Menanggapi kondisi ini, Menteri Pendidikan Dasar dan Menengah (Mendikdasmen) Abdul Mu'ti menegaskan bahwa pemulihan pendidikan di NTT adalah tanggung jawab bersama.

"Bencana ini mengingatkan kita bahwa pendidikan adalah tanggung jawab bersama. Partisipasi semesta bukan sekadar slogan, tetapi harus hadir dalam tindakan nyata," ujar Abdul Mu'ti dalam kutipan di tayangan Metro Siang Metro TV, Senin, 31 Agustus 2026.
 


Sebagai langkah darurat, pemerintah bersama relawan telah melakukan sejumlah intervensi agar kegiatan belajar mengajar (KBM) tidak terhenti total. Hingga saat ini, 89 tenda darurat telah didirikan untuk berfungsi sebagai ruang kelas sementara.

Selain itu, skema KBM saat ini terbagi menjadi beberapa metode:
  • 295 sekolah mulai menerapkan Pembelajaran Jarak Jauh (PJJ).
  • 37 sekolah menjalankan pembelajaran darurat di lokasi.
  • 785 sekolah telah mengusulkan pembangunan ulang kepada pemerintah.
  • 1.221 sekolah lainnya saat ini masih meliburkan siswanya sambil menunggu kesiapan fasilitas.

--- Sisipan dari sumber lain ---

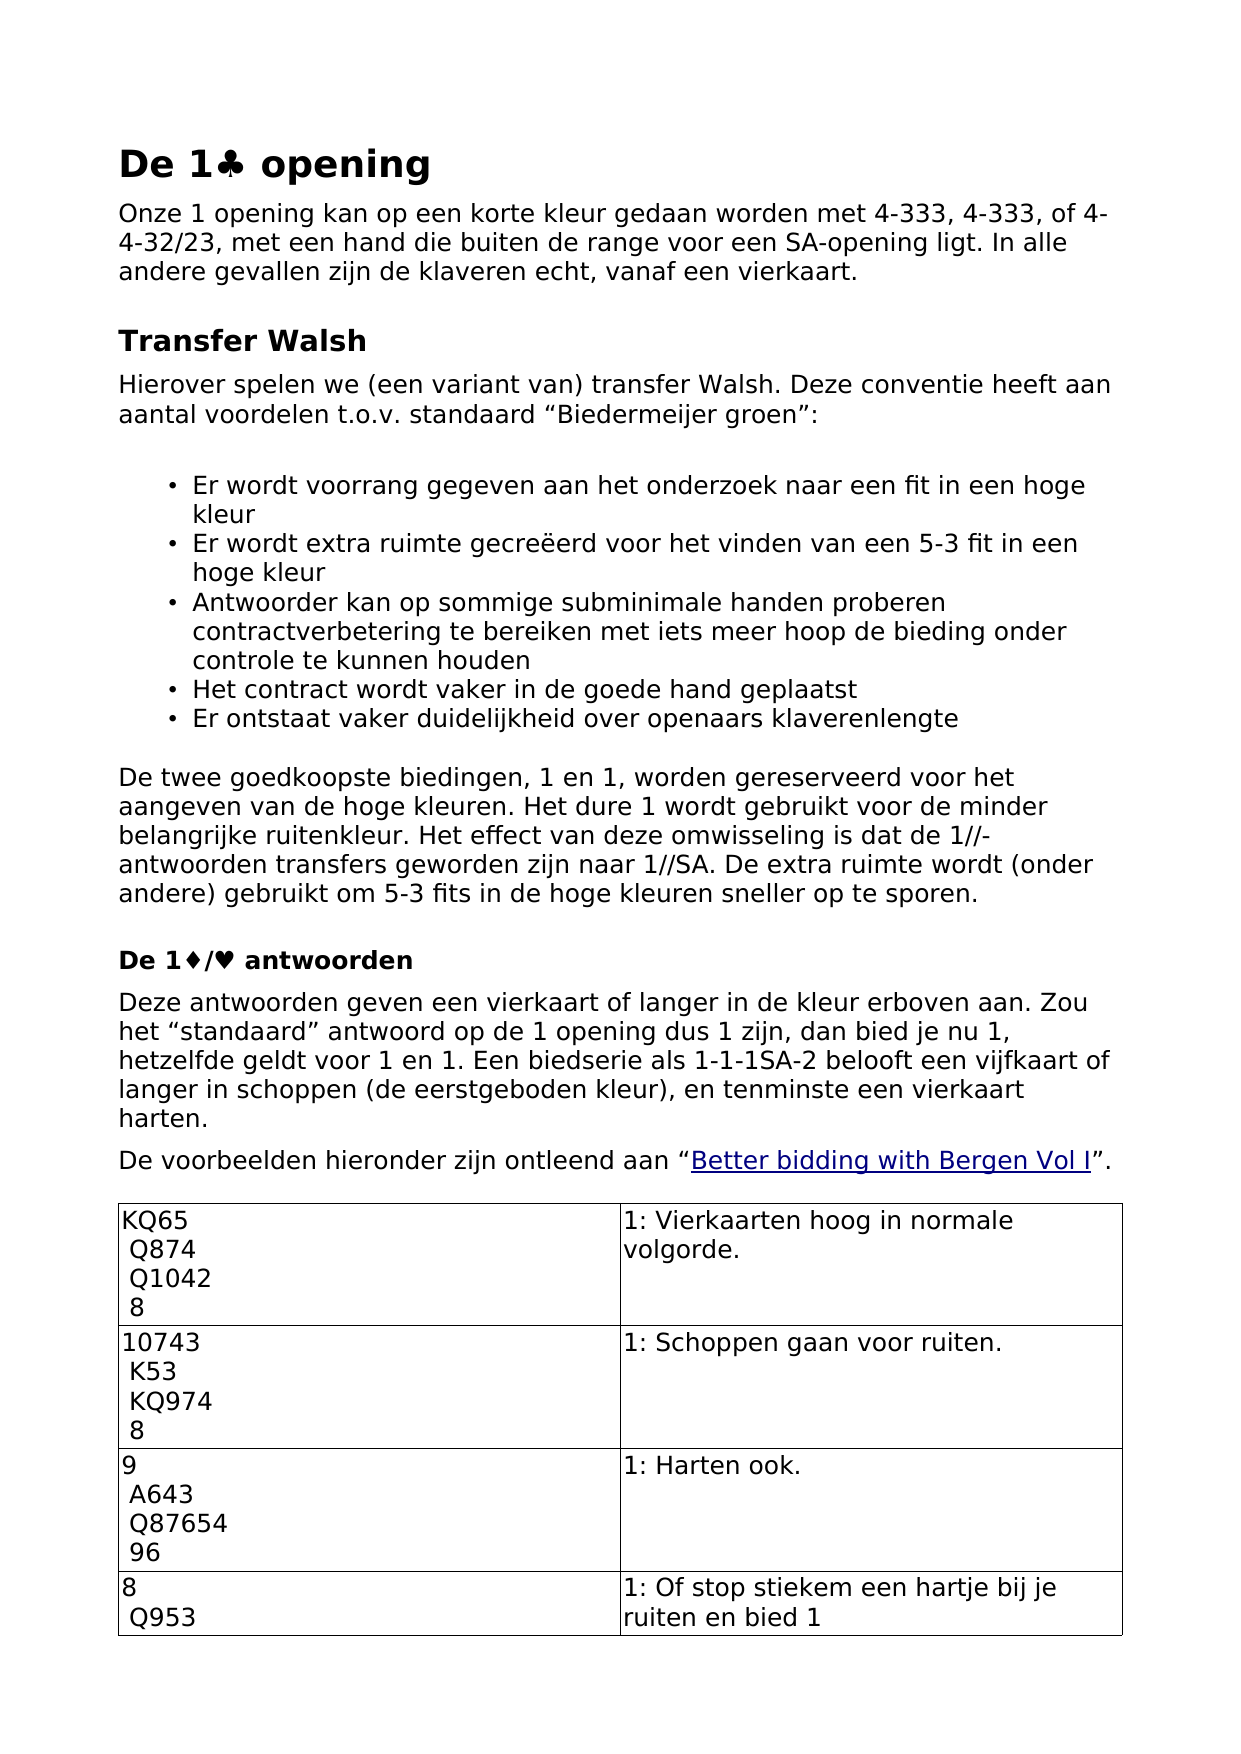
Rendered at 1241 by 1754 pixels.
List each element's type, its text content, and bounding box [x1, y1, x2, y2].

list Er wordt extra ruimte gecreëerd voor het vinden van een 5-3 fit in een hoge kleur [177, 529, 1122, 588]
text Hierover spelen we (een variant van) transfer Walsh. Deze conventie heeft aan aantal voordelen t.o.v. standaard “Biedermeijer groen”: [118, 371, 1122, 429]
text Deze antwoorden geven een vierkaart of langer in de kleur erboven aan. Zou het “standaard” antwoord op de 1 opening dus 1 zijn, dan bied je nu 1, hetzelfde geldt voor 1 en 1. Een biedserie als 1-1-1SA-2 belooft een vijfkaart of langer in schoppen (de eerstgeboden kleur), en tenminste een vierkaart harten. [118, 988, 1122, 1134]
table_cell 9 A643 Q87654 96 [119, 1449, 620, 1571]
list Er ontstaat vaker duidelijkheid over openaars klaverenlengte [177, 704, 1122, 733]
text De twee goedkoopste biedingen, 1 en 1, worden gereserveerd voor het aangeven van de hoge kleuren. Het dure 1 wordt gebruikt voor de minder belangrijke ruitenkleur. Het effect van deze omwisseling is dat de 1//-antwoorden transfers geworden zijn naar 1//SA. De extra ruimte wordt (onder andere) gebruikt om 5-3 fits in de hoge kleuren sneller op te sporen. [118, 763, 1122, 909]
list Antwoorder kan op sommige subminimale handen proberen contractverbetering te bereiken met iets meer hoop de bieding onder controle te kunnen houden [177, 588, 1122, 675]
table_cell 10743 K53 KQ974 8 [119, 1326, 620, 1448]
list Er wordt voorrang gegeven aan het onderzoek naar een fit in een hoge kleur [177, 471, 1122, 529]
list Het contract wordt vaker in de goede hand geplaatst [177, 675, 1122, 704]
subtitle De 1♦/♥ antwoorden [118, 946, 1122, 976]
subtitle De 1♣ opening [118, 143, 1122, 187]
table_header KQ65 Q874 Q1042 8 [119, 1204, 620, 1325]
text Onze 1 opening kan op een korte kleur gedaan worden met 4-333, 4-333, of 4-4-32/23, met een hand die buiten de range voor een SA-opening ligt. In alle andere gevallen zijn de klaveren echt, vanaf een vierkaart. [118, 199, 1122, 287]
table_cell 1: Harten ook. [621, 1449, 1122, 1571]
table_cell 8 Q953 [119, 1572, 620, 1635]
table_cell 1: Of stop stiekem een hartje bij je ruiten en bied 1 [621, 1572, 1122, 1635]
table_cell 1: Schoppen gaan voor ruiten. [621, 1326, 1122, 1448]
text De voorbeelden hieronder zijn ontleend aan “Better bidding with Bergen Vol I”. [118, 1146, 1122, 1176]
subtitle Transfer Walsh [118, 324, 1122, 358]
table_header 1: Vierkaarten hoog in normale volgorde. [621, 1204, 1122, 1325]
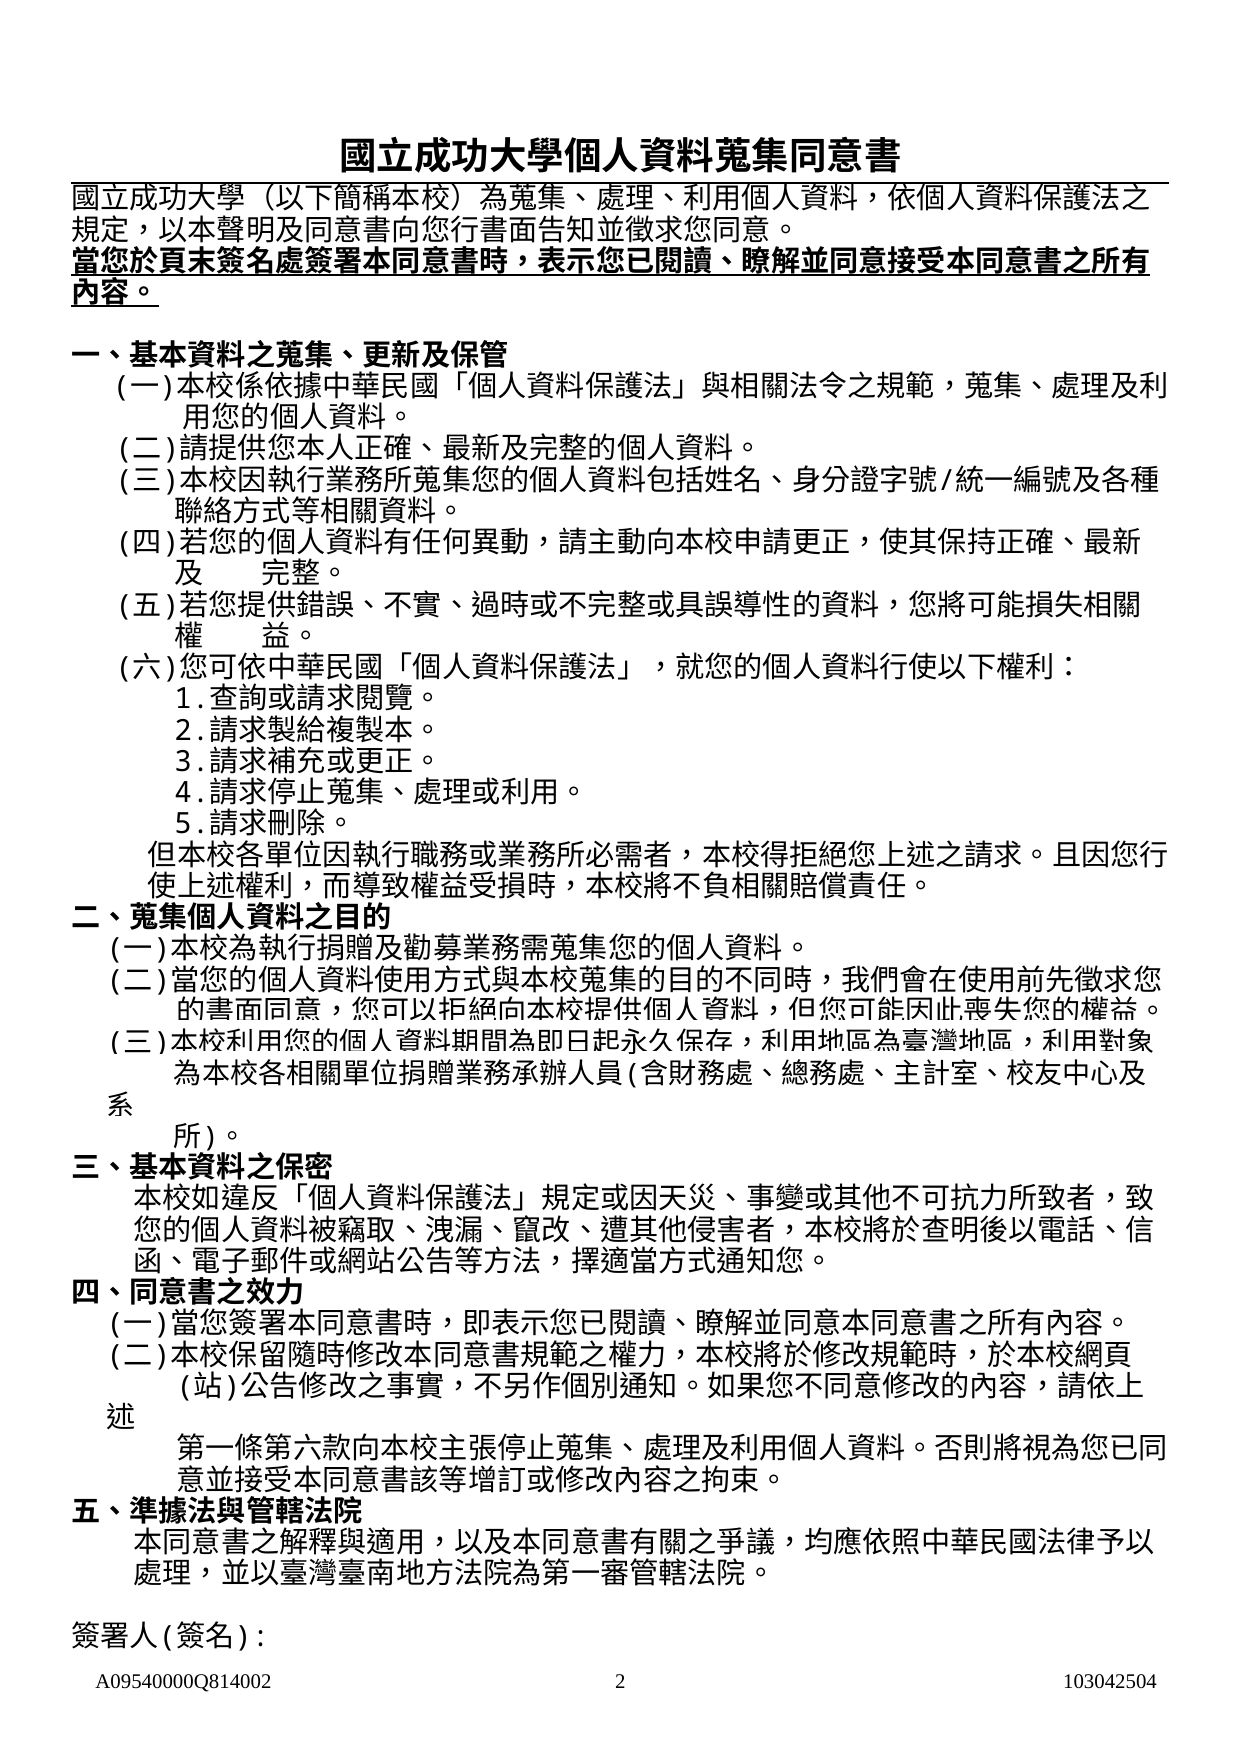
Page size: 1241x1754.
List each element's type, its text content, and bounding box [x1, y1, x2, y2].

text (四)若您的個人資料有任何異動，請主動向本校申請更正，使其保持正確、最新及 完整。 [115, 528, 1169, 590]
text 第一條第六款向本校主張停止蒐集、處理及利用個人資料。否則將視為您已同 [106, 1434, 1169, 1465]
text 四、同意書之效力 [71, 1278, 1169, 1309]
text 所)。 [106, 1121, 1169, 1153]
text 本同意書之解釋與適用，以及本同意書有關之爭議，均應依照中華民國法律予以處理，並以臺灣臺南地方法院為第一審管轄法院。 [133, 1528, 1169, 1590]
text 三、基本資料之保密 [71, 1153, 1169, 1184]
text (一)當您簽署本同意書時，即表示您已閱讀、瞭解並同意本同意書之所有內容。 [106, 1309, 1169, 1340]
text 的書面同意，您可以拒絕向本校提供個人資料，但您可能因此喪失您的權益。(三)本校利用您的個人資料期間為即日起永久保存，利用地區為臺灣地區，利用對象 [106, 996, 1169, 1059]
text 2.請求製給複製本。 [174, 715, 1169, 746]
text 4.請求停止蒐集、處理或利用。 [174, 778, 1169, 809]
text 1.查詢或請求閱覽。 [174, 684, 1169, 715]
text 一、基本資料之蒐集、更新及保管 [71, 340, 1169, 371]
text (三)本校因執行業務所蒐集您的個人資料包括姓名、身分證字號/統一編號及各種 聯絡方式等相關資料。 [115, 465, 1169, 528]
text 國立成功大學（以下簡稱本校）為蒐集、處理、利用個人資料，依個人資料保護法之規定，以本聲明及同意書向您行書面告知並徵求您同意。 當您於頁末簽名處簽署本同意書時，表示您已閱讀、瞭解並同意接受本同意書之所有內容。 [71, 184, 1169, 309]
text 為本校各相關單位捐贈業務承辦人員(含財務處、總務處、主計室、校友中心及系 [106, 1059, 1169, 1121]
text (二)本校保留隨時修改本同意書規範之權力，本校將於修改規範時，於本校網頁 [106, 1340, 1169, 1371]
text 意並接受本同意書該等增訂或修改內容之拘束。 [106, 1465, 1169, 1496]
text 五、準據法與管轄法院 [71, 1496, 1169, 1528]
text (一)本校係依據中華民國「個人資料保護法」與相關法令之規範，蒐集、處理及利 [112, 371, 1169, 403]
text (五)若您提供錯誤、不實、過時或不完整或具誤導性的資料，您將可能損失相關權 益。 [115, 590, 1169, 653]
text 本校如違反「個人資料保護法」規定或因天災、事變或其他不可抗力所致者，致您的個人資料被竊取、洩漏、竄改、遭其他侵害者，本校將於查明後以電話、信函、電子郵件或網站公告等方法，擇適當方式通知您。 [133, 1184, 1169, 1278]
text 用您的個人資料。 [112, 403, 1169, 434]
text 二、蒐集個人資料之目的 [71, 903, 1169, 934]
text (一)本校為執行捐贈及勸募業務需蒐集您的個人資料。 [106, 934, 1169, 965]
text (二)請提供您本人正確、最新及完整的個人資料。 [115, 434, 1169, 465]
text 5.請求刪除。 [174, 809, 1169, 840]
text 但本校各單位因執行職務或業務所必需者，本校得拒絕您上述之請求。且因您行使上述權利，而導致權益受損時，本校將不負相關賠償責任。 [148, 840, 1169, 903]
text 簽署人(簽名): [71, 1621, 1169, 1653]
text (六)您可依中華民國「個人資料保護法」，就您的個人資料行使以下權利： [115, 653, 1169, 684]
text 3.請求補充或更正。 [174, 746, 1169, 778]
text (二)當您的個人資料使用方式與本校蒐集的目的不同時，我們會在使用前先徵求您 [106, 965, 1169, 996]
text (站)公告修改之事實，不另作個別通知。如果您不同意修改的內容，請依上述 [106, 1371, 1169, 1434]
text 國立成功大學個人資料蒐集同意書 [71, 126, 1169, 182]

Selain bantuan fisik, bantuan non-fisik berupa pendampingan psikososial juga mulai berjalan. Tim dari berbagai perguruan tinggi, termasuk Diponegoro Assistance Response Team (D-Dart) Undip, telah diterjunkan untuk membantu memulihkan trauma para siswa. Pemerintah juga fokus pada pembenahan sanitasi dan asesmen teknis bangunan guna memastikan keamanan lingkungan sekolah ke depannya.